遠く来て

Tsuchida-Coming-SSA-Cover-JP女声合唱とピアノのための「記憶する水」は新川和江氏の詩集「記憶する水」より、「遠く来て」「記憶する水」の2つの詩をテキストとして拝借し、詩の持つ繊細且つ、幻想的な世界観を表現するため、1つの詩からそれぞれ2曲を作曲、「遠く来て」「あたたかな土」「水には記憶する能力がある」「二つの水は 韻き合う」の計4曲から構成されることとなりました。その第1曲が「遠く来て」となります。

「遠く来て」では、冒頭から緩やかに続くハーモニーの広がりに、語りや口笛、ピアノの即興が加わることで、「水」を媒介とした心象を描き出します。その後、鋭い言葉のフレーズと短い楽節の繋がりが生み出す推進力のある音楽、抒情性に満ちた無伴奏セクションを経て、曲はクライマックスへと向かいます。
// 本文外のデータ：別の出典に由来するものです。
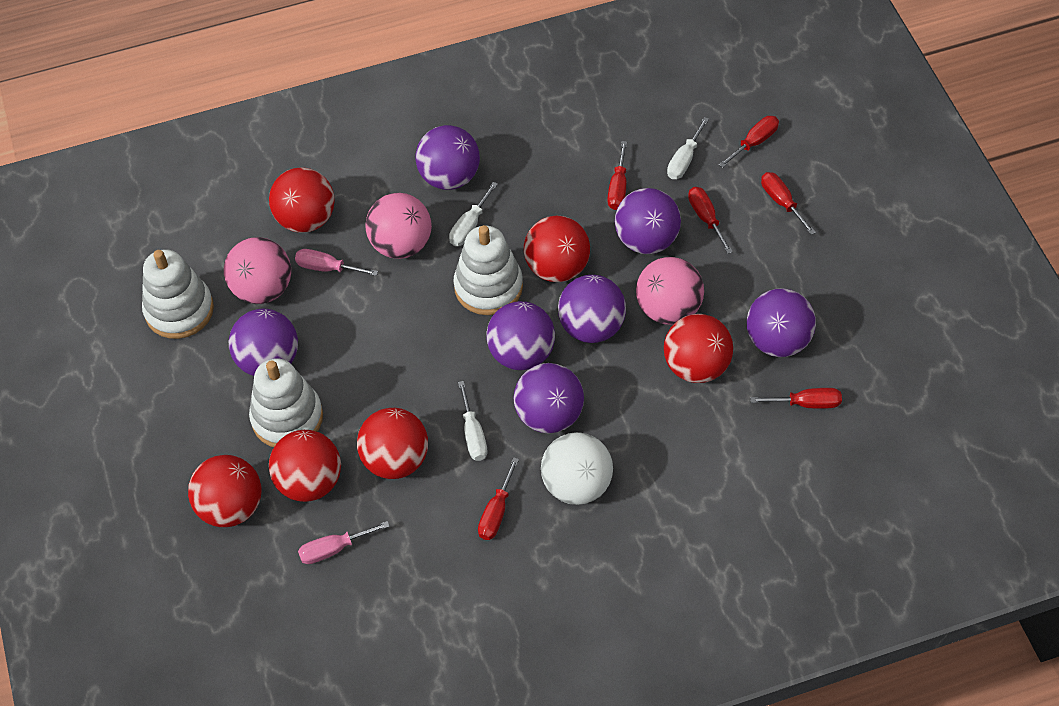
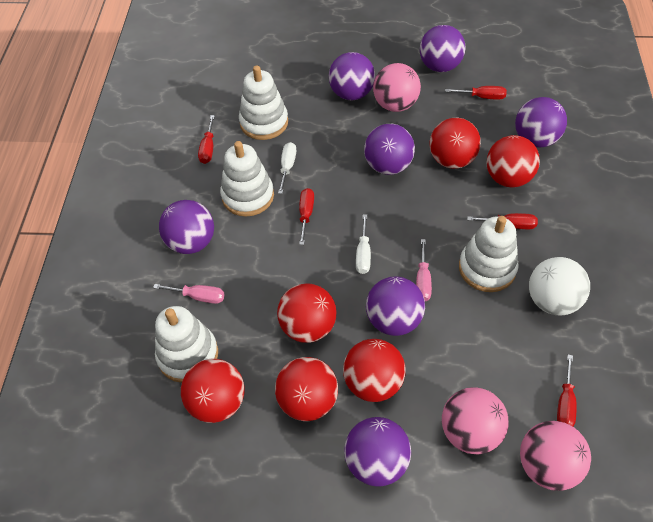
red screwdriver: 6 -> 5
white screwdriver: 3 -> 2
white stacking toy: 3 -> 4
作品の後半部分において重要な素材となる「火」をデフォルメするかのような、ヴォカリーズとピアニズムの畳み掛けの後、結論を静かに語りかけ、曲は閉じられます。様々な場面を描き出す中で、各楽節の連なりが生み出す、明確な音楽の方向性が感じられます。

埼玉県立浦和第一女子高等学校音楽部の委嘱により作曲、2015年3月28日、同校音楽部の第47回演奏会にて、現役生、OGの合同演奏によって全曲初演されました。